====== EXTRACTED INFORMATION
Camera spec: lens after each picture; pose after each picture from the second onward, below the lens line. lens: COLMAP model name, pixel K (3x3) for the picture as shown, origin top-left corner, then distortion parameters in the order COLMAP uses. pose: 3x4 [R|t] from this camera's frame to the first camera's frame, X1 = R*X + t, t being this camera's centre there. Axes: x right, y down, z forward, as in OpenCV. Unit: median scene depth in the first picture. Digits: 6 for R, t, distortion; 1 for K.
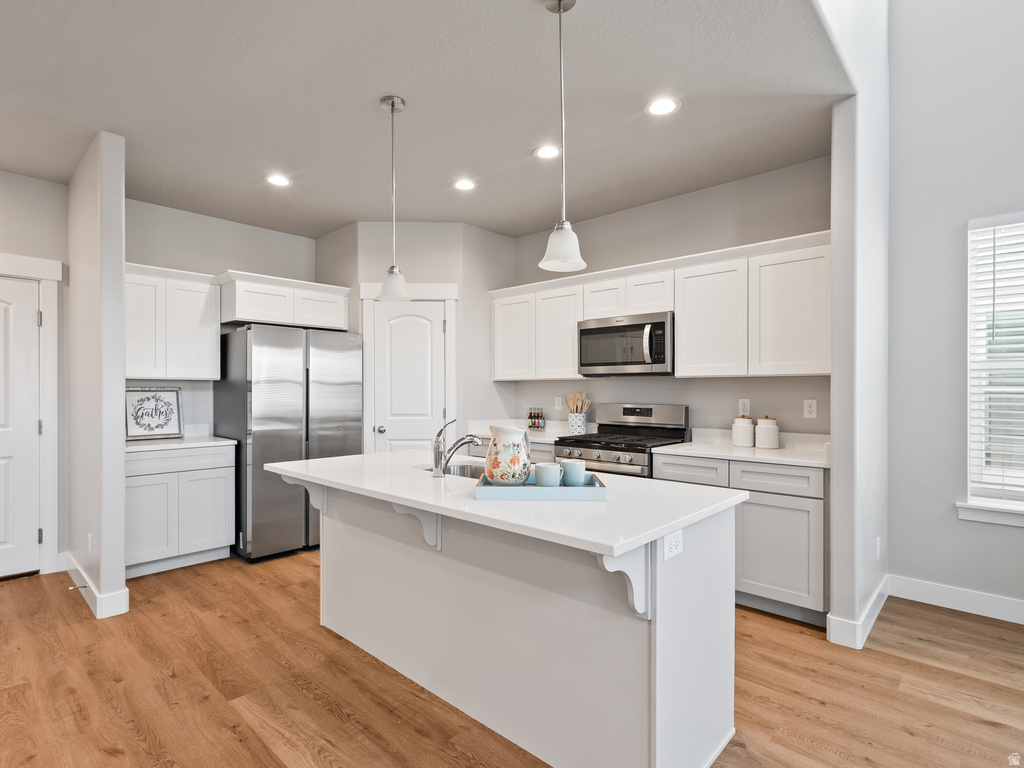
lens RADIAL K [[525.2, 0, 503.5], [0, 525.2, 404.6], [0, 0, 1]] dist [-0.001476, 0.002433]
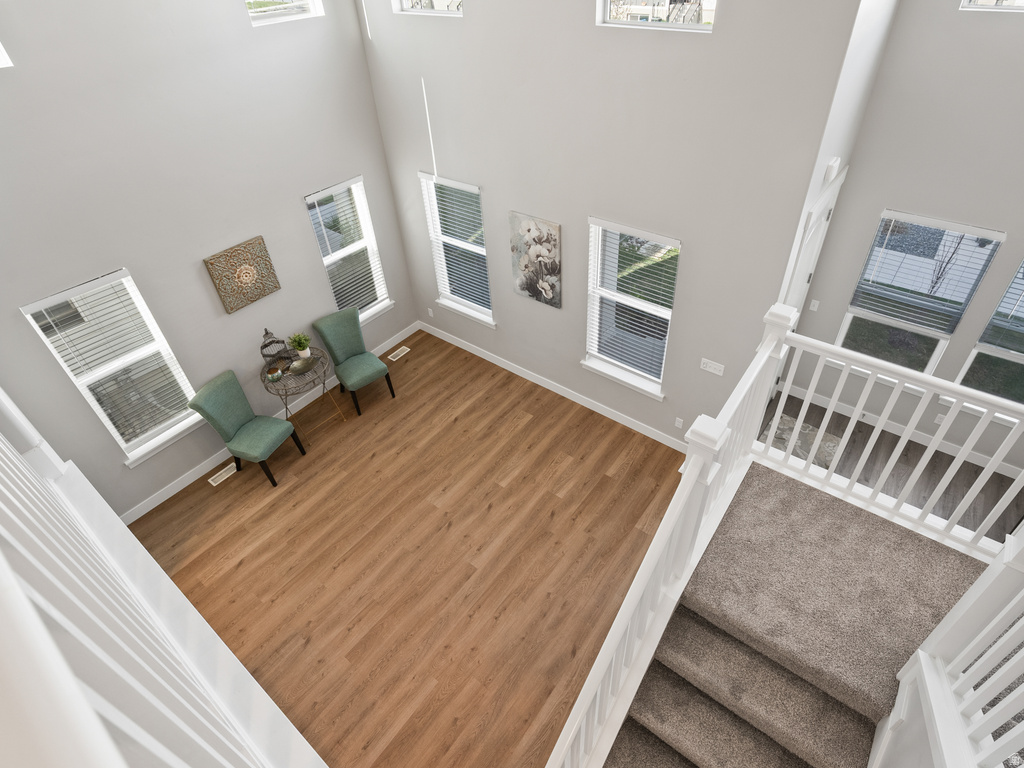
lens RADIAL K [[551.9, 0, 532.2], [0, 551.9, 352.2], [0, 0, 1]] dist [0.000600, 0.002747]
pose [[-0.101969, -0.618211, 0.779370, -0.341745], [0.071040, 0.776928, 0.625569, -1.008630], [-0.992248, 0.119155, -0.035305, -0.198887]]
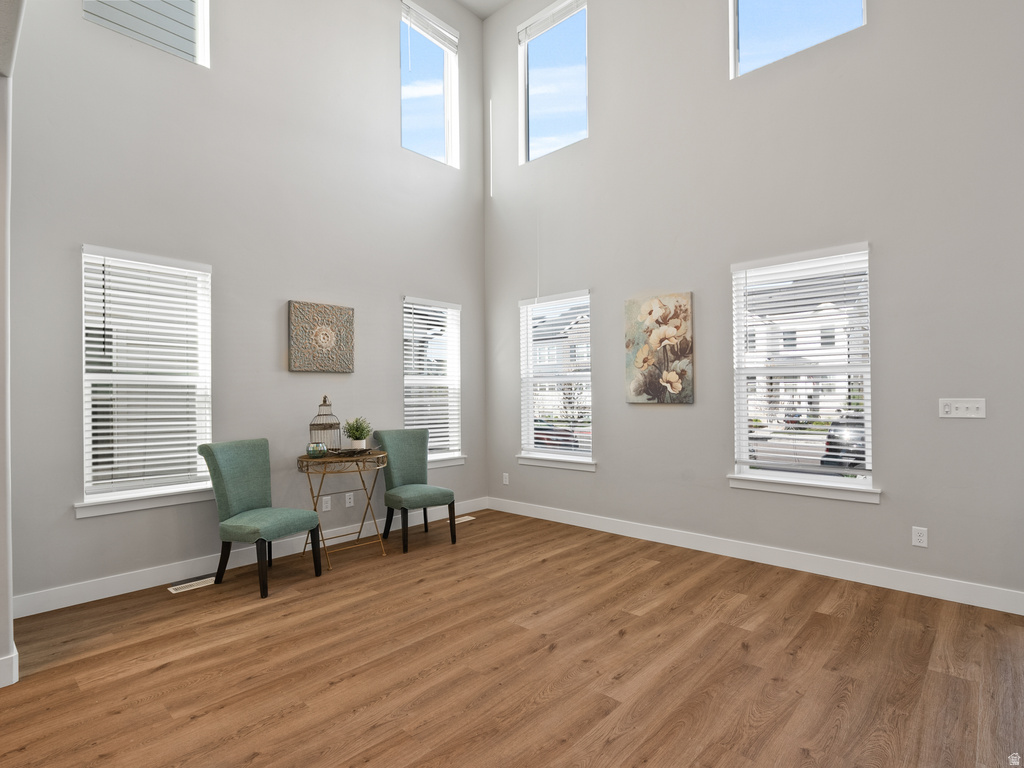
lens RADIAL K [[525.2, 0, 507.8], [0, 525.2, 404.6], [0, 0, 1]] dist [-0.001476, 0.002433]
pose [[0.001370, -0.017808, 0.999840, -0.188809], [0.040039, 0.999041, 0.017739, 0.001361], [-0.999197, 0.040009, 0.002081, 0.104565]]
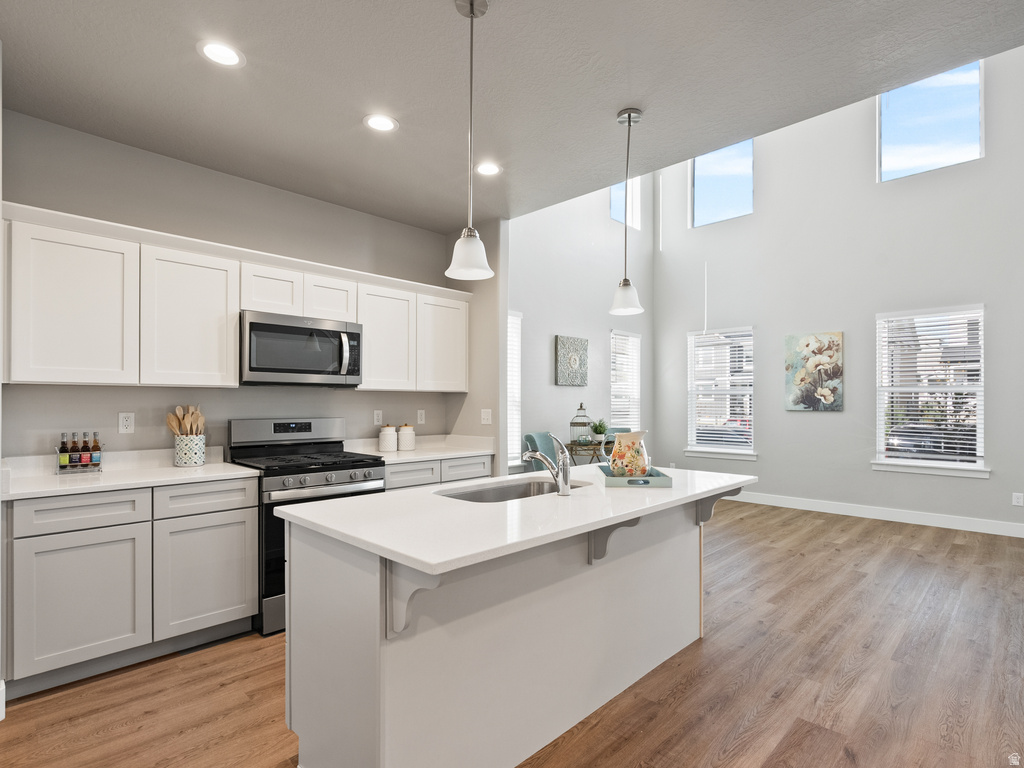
============
[TASK DIRECTIONS]: Render every line of the records as a numbered list, skipping any blank lines. Leave the pictures out.

[RESPONSE TO THE TASK]:
1. Camera spec: lens after each picture; pose after each picture from the second onward, below the lens line. lens: COLMAP model name, pixel K (3x3) for the picture as shown, origin top-left corner, then distortion parameters in the order COLMAP uses. pose: 3x4 [R|t] from this camera's frame to the first camera's frame, X1 = R*X + t, t being this camera's centre there. Axes: x right, y down, z forward, as in OpenCV. Unit: median scene depth in the first picture. Digits: 6 for R, t, distortion; 1 for K.
2. lens RADIAL K [[525.2, 0, 503.5], [0, 525.2, 404.6], [0, 0, 1]] dist [-0.001476, 0.002433]
3. lens RADIAL K [[551.9, 0, 532.2], [0, 551.9, 352.2], [0, 0, 1]] dist [0.000600, 0.002747]
4. pose [[-0.101969, -0.618211, 0.779370, -0.341745], [0.071040, 0.776928, 0.625569, -1.008630], [-0.992248, 0.119155, -0.035305, -0.198887]]
5. lens RADIAL K [[525.2, 0, 507.8], [0, 525.2, 404.6], [0, 0, 1]] dist [-0.001476, 0.002433]
6. pose [[0.001370, -0.017808, 0.999840, -0.188809], [0.040039, 0.999041, 0.017739, 0.001361], [-0.999197, 0.040009, 0.002081, 0.104565]]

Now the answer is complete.